── RECORDS FOR THE EXERCISE ──

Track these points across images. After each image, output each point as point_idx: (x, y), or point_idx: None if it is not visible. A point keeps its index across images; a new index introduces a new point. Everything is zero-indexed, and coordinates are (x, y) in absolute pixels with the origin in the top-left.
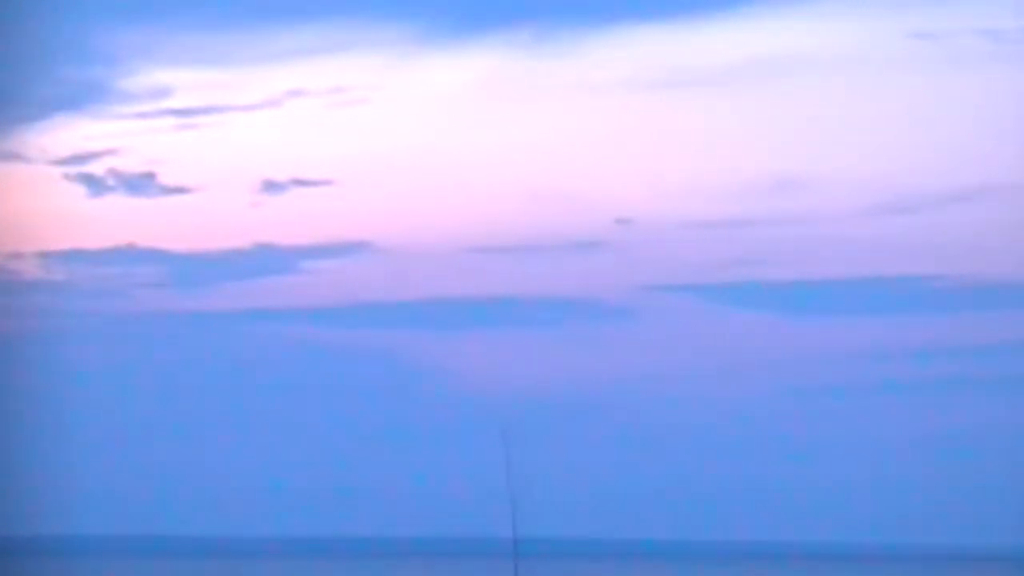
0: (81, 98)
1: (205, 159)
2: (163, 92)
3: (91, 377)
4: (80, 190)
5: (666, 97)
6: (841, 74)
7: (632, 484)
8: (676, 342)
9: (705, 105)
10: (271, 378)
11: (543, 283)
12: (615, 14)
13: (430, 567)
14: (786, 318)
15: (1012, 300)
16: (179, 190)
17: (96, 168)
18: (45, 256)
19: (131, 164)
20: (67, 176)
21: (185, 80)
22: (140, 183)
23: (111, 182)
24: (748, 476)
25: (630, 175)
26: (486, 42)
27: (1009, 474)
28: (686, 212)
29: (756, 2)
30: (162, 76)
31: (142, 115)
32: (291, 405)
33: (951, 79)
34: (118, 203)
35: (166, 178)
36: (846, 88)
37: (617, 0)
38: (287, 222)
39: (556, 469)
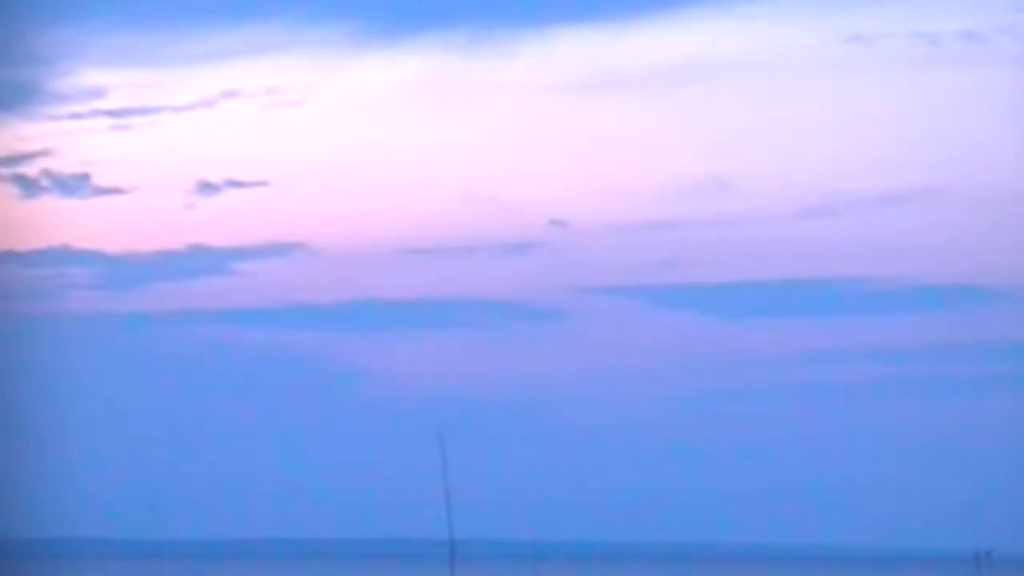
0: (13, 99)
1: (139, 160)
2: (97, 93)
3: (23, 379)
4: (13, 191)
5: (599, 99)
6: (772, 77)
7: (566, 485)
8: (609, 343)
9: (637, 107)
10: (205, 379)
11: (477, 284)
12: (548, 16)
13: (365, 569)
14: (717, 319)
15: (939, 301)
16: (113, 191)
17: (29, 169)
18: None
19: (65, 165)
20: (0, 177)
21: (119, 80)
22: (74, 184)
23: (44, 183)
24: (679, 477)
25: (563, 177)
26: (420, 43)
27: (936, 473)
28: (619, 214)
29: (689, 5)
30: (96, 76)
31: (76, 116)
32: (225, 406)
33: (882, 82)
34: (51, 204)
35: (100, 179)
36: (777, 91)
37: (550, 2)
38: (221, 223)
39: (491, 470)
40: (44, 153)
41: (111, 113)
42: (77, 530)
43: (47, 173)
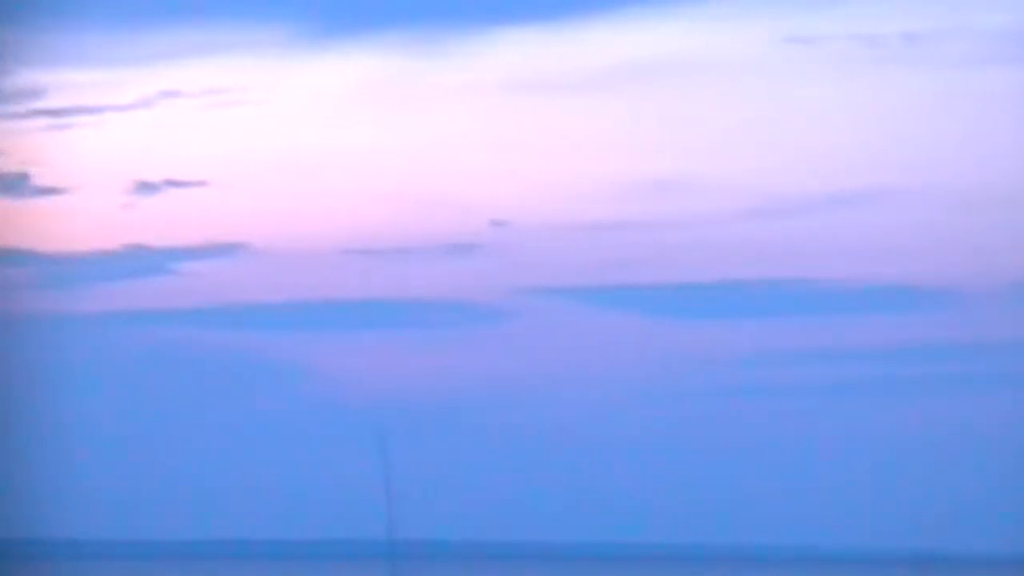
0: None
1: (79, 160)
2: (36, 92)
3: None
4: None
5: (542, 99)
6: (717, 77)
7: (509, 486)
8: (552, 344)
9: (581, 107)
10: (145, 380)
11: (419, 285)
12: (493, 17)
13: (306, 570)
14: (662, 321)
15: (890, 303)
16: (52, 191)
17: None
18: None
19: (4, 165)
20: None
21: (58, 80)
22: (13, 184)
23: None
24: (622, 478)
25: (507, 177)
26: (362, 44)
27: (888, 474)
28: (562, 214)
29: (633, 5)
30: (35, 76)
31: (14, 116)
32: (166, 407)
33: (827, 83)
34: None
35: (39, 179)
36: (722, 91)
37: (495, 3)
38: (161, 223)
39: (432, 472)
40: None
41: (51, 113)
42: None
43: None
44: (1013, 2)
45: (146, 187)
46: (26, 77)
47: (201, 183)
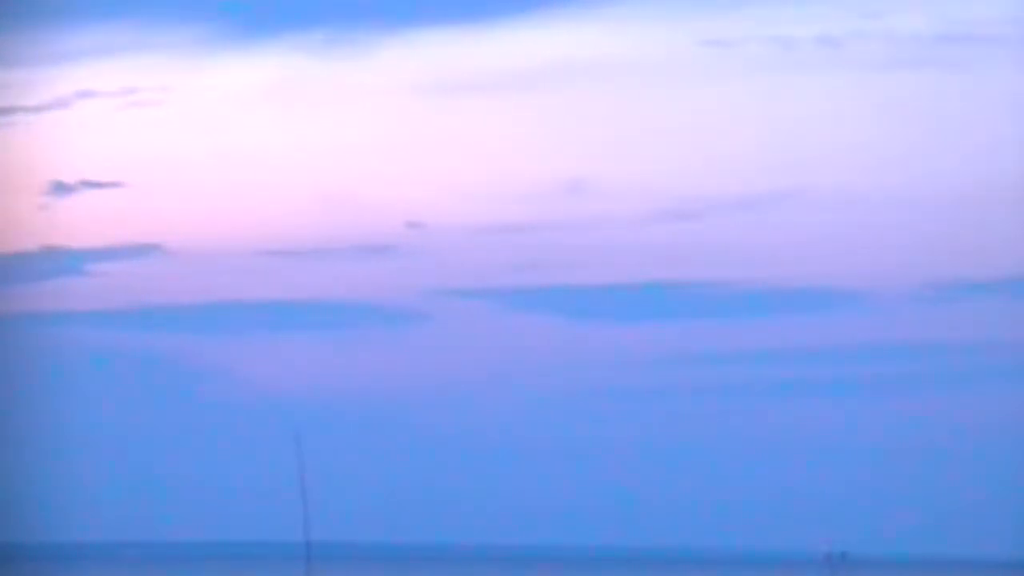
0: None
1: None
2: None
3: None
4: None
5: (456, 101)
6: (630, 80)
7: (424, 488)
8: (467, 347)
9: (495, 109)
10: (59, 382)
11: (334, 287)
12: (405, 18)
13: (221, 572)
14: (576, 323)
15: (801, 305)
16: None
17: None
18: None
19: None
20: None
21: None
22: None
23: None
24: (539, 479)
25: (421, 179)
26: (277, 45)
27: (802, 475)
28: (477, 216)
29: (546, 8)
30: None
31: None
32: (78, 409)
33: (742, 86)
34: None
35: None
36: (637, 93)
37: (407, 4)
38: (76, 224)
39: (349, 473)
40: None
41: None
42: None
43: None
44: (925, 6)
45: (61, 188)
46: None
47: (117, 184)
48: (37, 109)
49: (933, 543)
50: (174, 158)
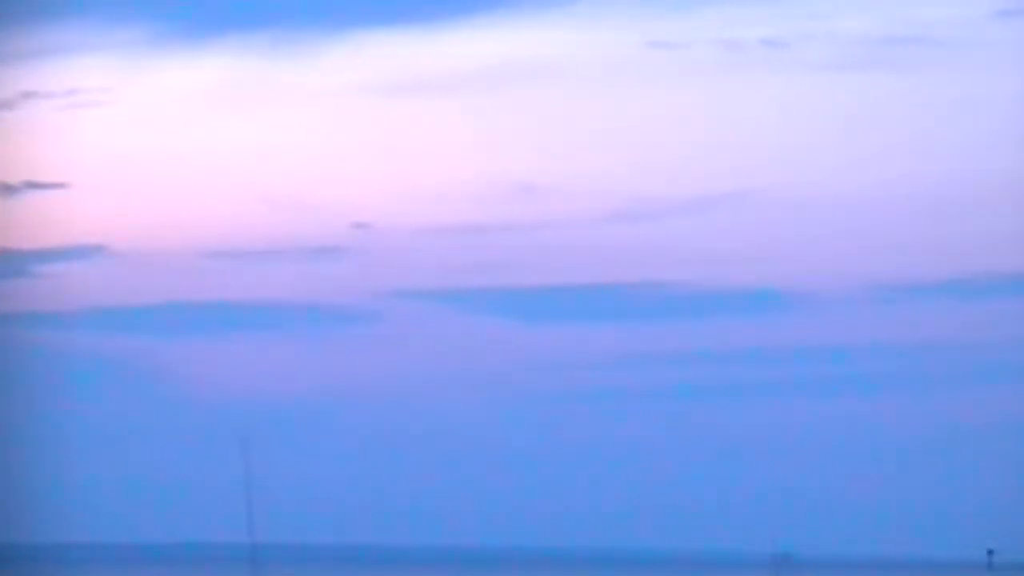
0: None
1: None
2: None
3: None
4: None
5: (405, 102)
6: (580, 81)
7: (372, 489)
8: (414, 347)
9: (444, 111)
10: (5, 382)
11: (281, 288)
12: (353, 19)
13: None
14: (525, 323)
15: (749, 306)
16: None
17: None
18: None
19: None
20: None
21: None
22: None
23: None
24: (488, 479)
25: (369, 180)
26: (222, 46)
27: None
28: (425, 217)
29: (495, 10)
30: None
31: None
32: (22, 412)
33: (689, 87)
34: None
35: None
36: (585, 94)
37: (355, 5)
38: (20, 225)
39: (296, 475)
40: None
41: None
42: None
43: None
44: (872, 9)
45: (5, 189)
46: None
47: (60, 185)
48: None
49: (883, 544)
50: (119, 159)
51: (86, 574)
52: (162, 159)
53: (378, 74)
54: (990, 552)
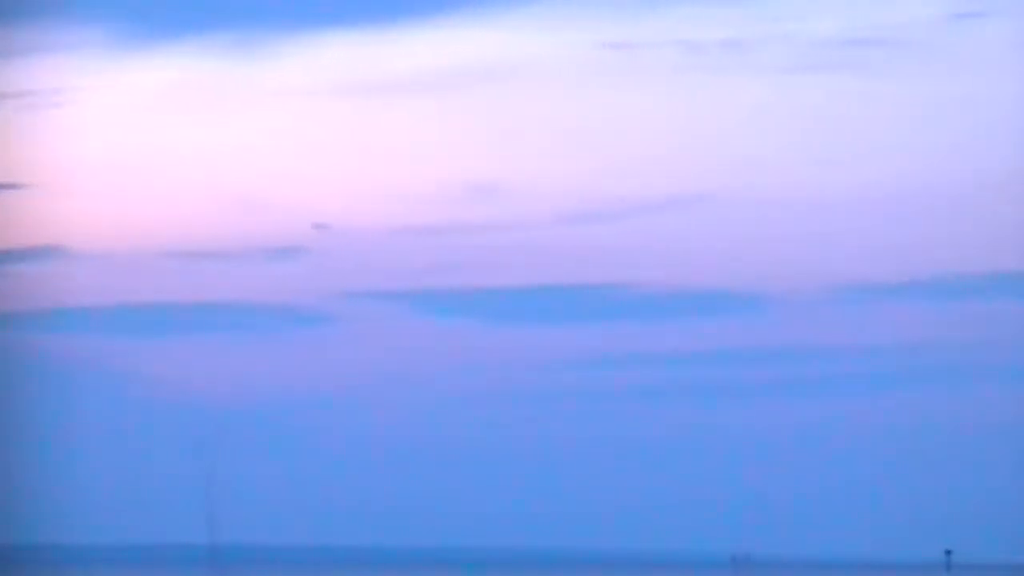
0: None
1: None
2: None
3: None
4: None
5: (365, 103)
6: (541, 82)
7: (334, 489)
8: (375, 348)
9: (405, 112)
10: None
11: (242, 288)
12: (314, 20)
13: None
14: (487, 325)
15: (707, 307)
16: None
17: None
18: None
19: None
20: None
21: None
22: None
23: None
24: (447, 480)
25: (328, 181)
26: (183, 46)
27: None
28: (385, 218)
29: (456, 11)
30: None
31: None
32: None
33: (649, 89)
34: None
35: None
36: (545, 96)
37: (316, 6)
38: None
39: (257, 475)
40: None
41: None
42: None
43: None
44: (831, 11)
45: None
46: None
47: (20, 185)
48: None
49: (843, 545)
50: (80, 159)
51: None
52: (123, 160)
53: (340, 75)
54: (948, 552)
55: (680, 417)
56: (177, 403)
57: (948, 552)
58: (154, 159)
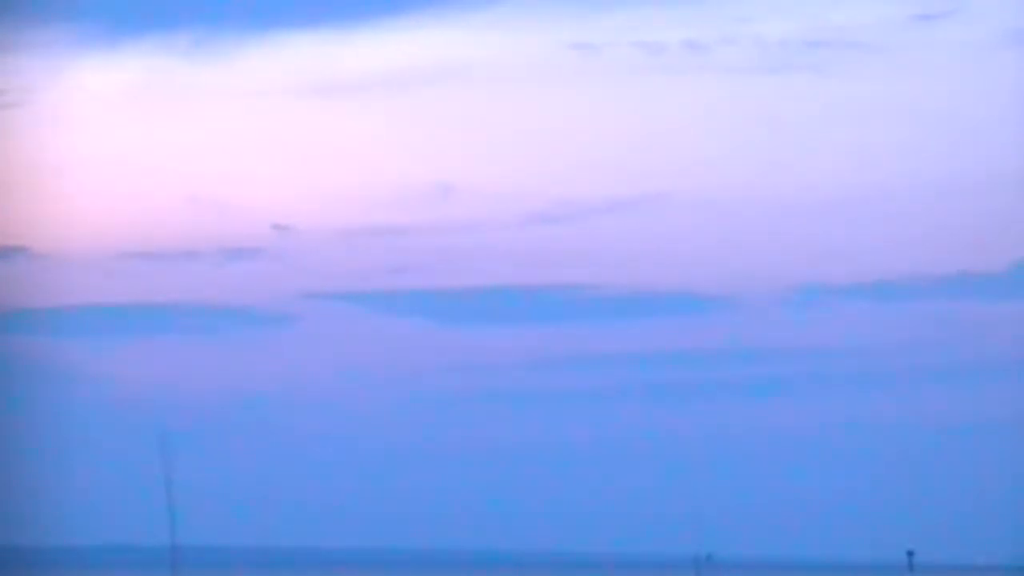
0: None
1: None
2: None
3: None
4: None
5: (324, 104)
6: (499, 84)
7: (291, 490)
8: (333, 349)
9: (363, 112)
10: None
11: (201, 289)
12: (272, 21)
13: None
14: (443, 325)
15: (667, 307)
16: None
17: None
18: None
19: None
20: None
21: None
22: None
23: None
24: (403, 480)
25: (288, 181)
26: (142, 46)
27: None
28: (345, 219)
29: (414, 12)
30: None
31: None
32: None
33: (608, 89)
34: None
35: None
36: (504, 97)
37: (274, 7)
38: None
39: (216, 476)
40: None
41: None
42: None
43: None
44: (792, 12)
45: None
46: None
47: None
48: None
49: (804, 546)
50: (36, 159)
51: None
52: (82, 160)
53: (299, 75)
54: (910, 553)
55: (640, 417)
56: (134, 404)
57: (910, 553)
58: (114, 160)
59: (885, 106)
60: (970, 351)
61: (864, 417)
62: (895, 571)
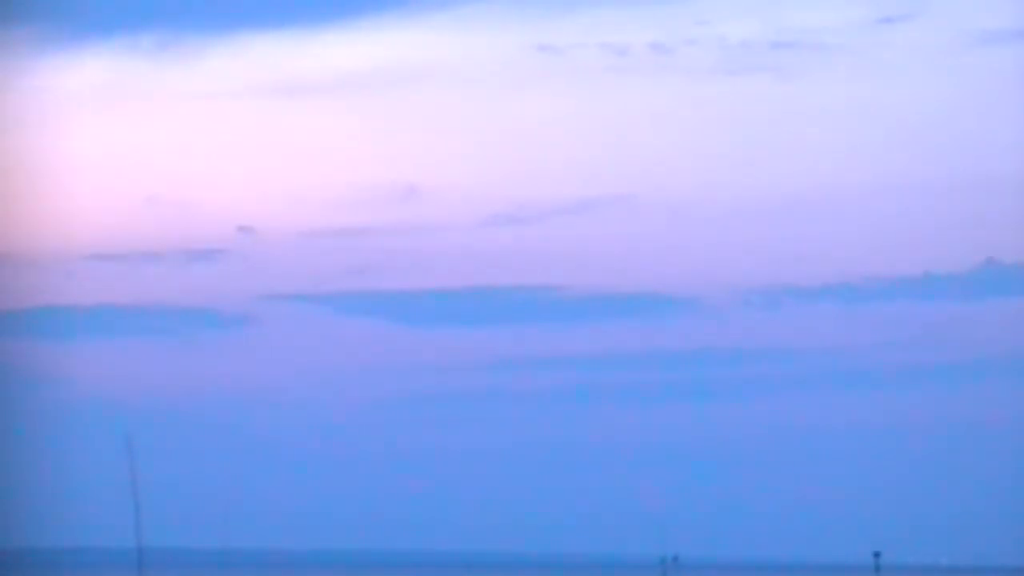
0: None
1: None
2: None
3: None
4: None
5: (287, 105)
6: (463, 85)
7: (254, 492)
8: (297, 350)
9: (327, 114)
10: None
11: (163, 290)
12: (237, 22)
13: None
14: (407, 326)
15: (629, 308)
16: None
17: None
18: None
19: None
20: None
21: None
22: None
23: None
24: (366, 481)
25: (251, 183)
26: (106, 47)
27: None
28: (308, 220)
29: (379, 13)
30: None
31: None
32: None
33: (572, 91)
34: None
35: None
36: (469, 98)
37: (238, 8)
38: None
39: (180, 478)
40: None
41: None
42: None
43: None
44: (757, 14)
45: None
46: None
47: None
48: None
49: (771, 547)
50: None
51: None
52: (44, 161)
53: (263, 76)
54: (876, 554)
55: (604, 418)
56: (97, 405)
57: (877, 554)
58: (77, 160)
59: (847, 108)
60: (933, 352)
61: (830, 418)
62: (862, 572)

───

**WORK REQUIRED**: Nothing but the lines above from the one that has "22: (140, 183)" down to the one that has "42: (77, 530)" belongs in the answer, copied exactly, without pictures.

**TASK RESULT**:
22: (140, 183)
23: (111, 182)
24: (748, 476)
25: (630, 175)
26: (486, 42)
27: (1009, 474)
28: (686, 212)
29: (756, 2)
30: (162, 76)
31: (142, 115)
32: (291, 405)
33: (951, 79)
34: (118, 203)
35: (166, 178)
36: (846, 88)
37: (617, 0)
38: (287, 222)
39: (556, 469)
0: (13, 99)
1: (139, 160)
2: (97, 93)
3: (23, 379)
4: (13, 191)
5: (599, 99)
6: (772, 77)
7: (566, 485)
8: (609, 343)
9: (637, 107)
10: (205, 379)
11: (477, 284)
12: (548, 16)
13: (365, 569)
14: (717, 319)
15: (939, 301)
16: (113, 191)
17: (29, 169)
18: None
19: (65, 165)
20: (0, 177)
21: (119, 80)
22: (74, 184)
23: (44, 183)
24: (679, 477)
25: (563, 177)
26: (420, 43)
27: (936, 473)
28: (619, 214)
29: (689, 5)
30: (96, 76)
31: (76, 116)
32: (225, 406)
33: (882, 82)
34: (51, 204)
35: (100, 179)
36: (777, 91)
37: (550, 2)
38: (221, 223)
39: (491, 470)
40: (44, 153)
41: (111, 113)
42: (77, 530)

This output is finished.